When strategy is clear, everything shifts:

  • The CEO sees how marketing directly supports business growth.

  • The team has a framework to make decisions with confidence.

  • Marketing campaigns feel connected, part of a bigger story — not just one-off experiments.

Example: A client once came to us saying, “We need more social media.” But when we zoomed out, it became clear social wasn’t the real driver. Their real opportunity was to build trust with a new market segment. Together, we repositioned them as community experts, developed content that spoke directly to customer needs, and focused on the right channels to build credibility. The result? More qualified leads, stronger engagement, and no wasted effort.

Think of strategy as the thing you need to build a house. Without a blueprint, you can buy wood, nails, and paint but you won’t end up with something livable. Strategy is the blueprint. It ensures every brick, beam, and coat of paint works toward a structure that lasts.

That’s the power of strategy: It takes you from scattered activity to focused impact.

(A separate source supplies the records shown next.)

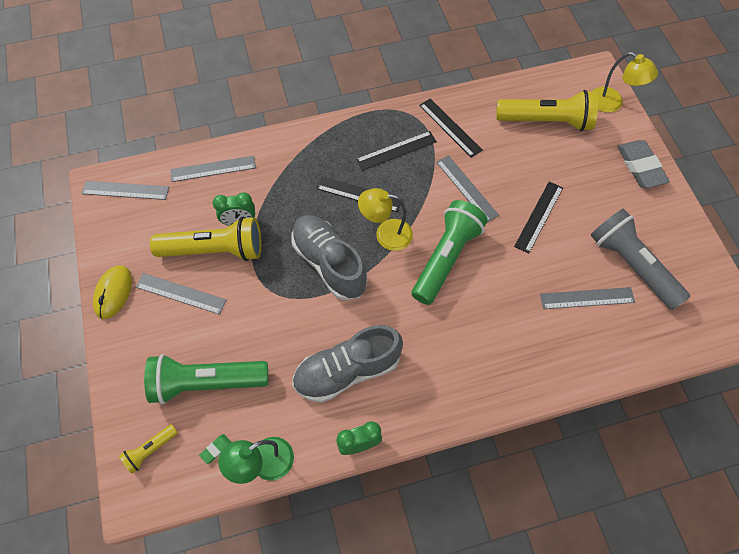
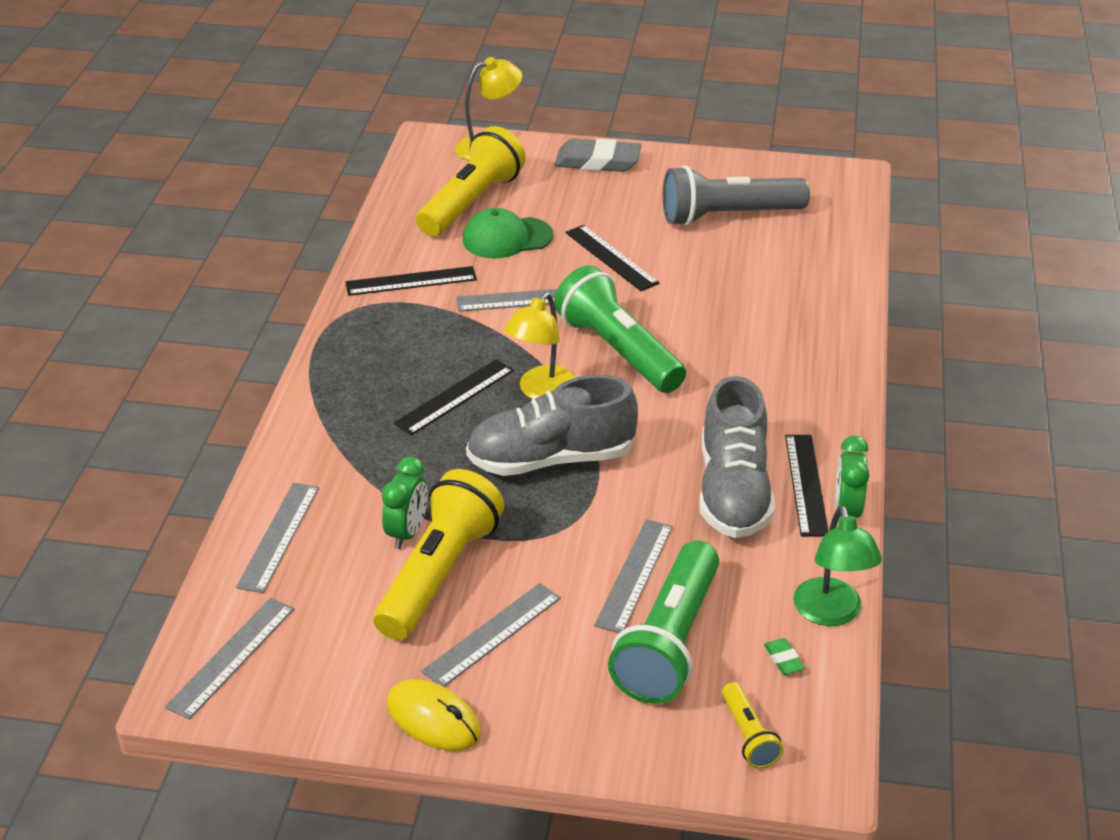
camera: 65 degrees left, 25 degrees down
black ruler [356,131,437,171] -> black ruler moved to [785,435,829,537]
grey ruler [540,287,635,309] -> grey ruler moved to [594,519,673,633]
none -> green cap [463,208,553,259]

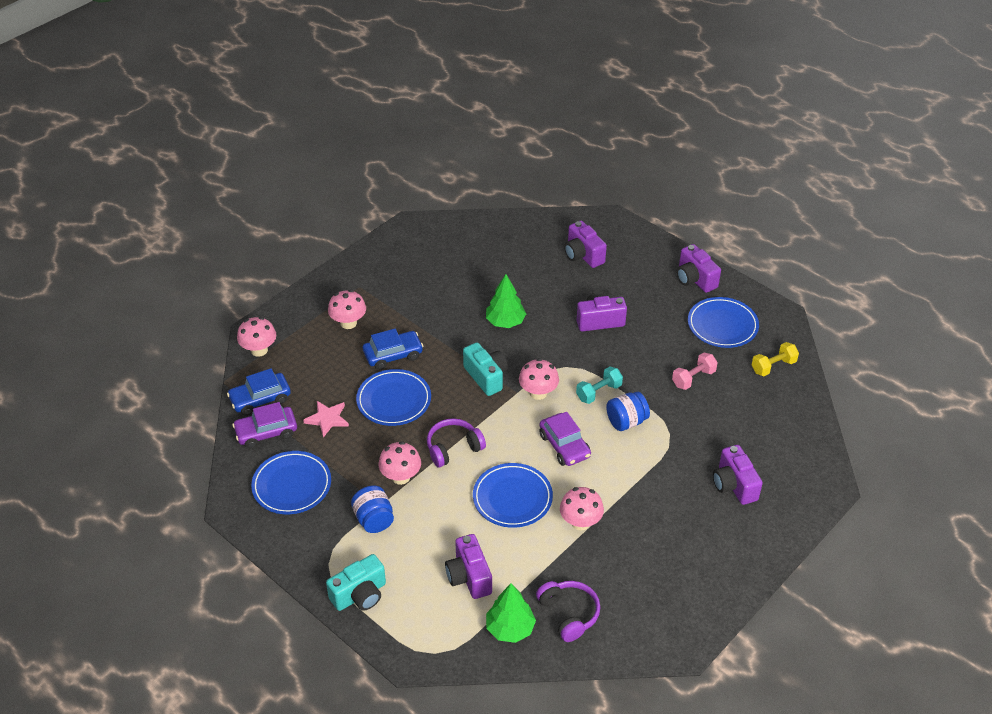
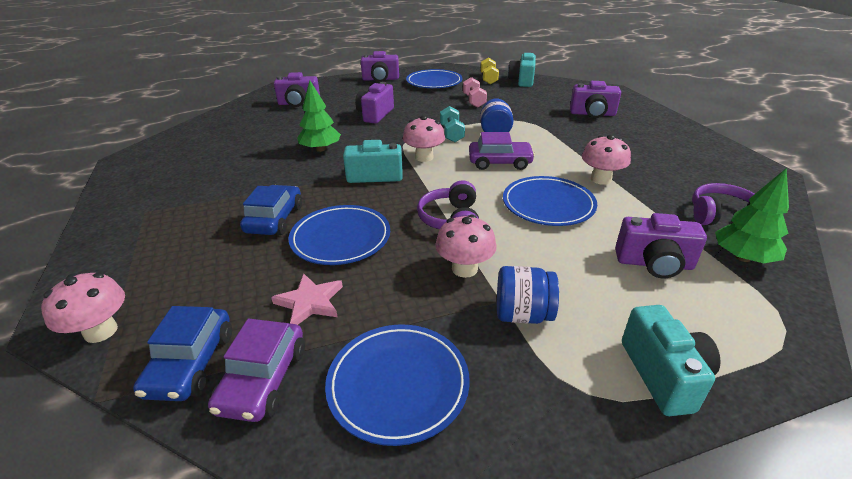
camera: 60 degrees left, 10 degrees down
pink mushroom [328,290,366,329] -> none
none -> turquoise camera [508,52,536,87]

Step 4: Build the Roadmap and Execute

Only after strategy is clear should we get to tactics, the development of the marketing roadmap and its plan for execution. This is the part where we roll up our sleeves: campaign execution, events, new landing pages, social initiatives, PR, paid ads, and more.

But here’s the difference: When rooted in strategy, these tactics aren’t just random activities. They’re deliberate actions designed to get you closer to your business goals. Each tactic ladders up to the strategy, the marketing goals, and the business strategy. Anything outside of that is a waste of time and effort.

Why It Matters

Too often, businesses hear “marketing” and skip straight to tactics. Why? Because tactics feel tangible and urgent. But without strategy, tactics just become expensive experiments.

A clear marketing strategy:

  • Keeps teams aligned and focused.

  • Saves money by preventing wasted efforts.

  • Builds consistency across all touchpoints.

  • Creates accountability by linking marketing directly to business growth.

At the end of the day, marketing strategy matters because it connects the dots between where you are now, where you want to go, and how you’ll get there.

Final Thought

If you’re a CEO or manager who feels like marketing is a black box, you’re not alone. But here’s the truth: With the right framework, marketing becomes less mysterious and more powerful.

When your marketing strategy is clear, you can stop micromanaging campaigns or second-guessing tactics. You can lead with confidence, knowing your team is focused on the right things – and that every dollar and hour spent is moving the business forward.

At Dodson Consulting, we help leaders cut through the noise, align their teams, and build strategies that actually move the business forward.

Because marketing should never be a random activity. It should be your growth plan in action.

FAQs About Marketing Strategy

What is a marketing strategy in simple terms?

A marketing strategy is your blueprint. It connects your business goals to the right marketing actions, ensuring that every campaign or activity has a purpose and drives growth.

Why is marketing strategy important for CEOs and leaders?

Without strategy, marketing can feel like random activity — ads, social posts, events — without clear ROI. Strategy ensures your marketing team is aligned, focused, and accountable to business growth.

What’s the difference between marketing strategy and tactics? 

Strategy is the “why” and “how” behind your marketing decisions — audience, positioning, messaging, and priorities. Tactics are the “what” you do — like running ads, posting on LinkedIn, or launching campaigns.

How do you create a marketing strategy?

At Dodson Consulting, we use a 4-step process:

  1. Define business goals

  2. Translate them into marketing goals

  3. Build the marketing strategy (audience, positioning, messaging, channels)

  4. Create the roadmap and execute with focus

What happens if you don’t have a marketing strategy?

Without strategy, businesses often waste time and money on tactics that don’t connect to growth. The result is mixed messaging, diluted focus, and leaders questioning the value of marketing.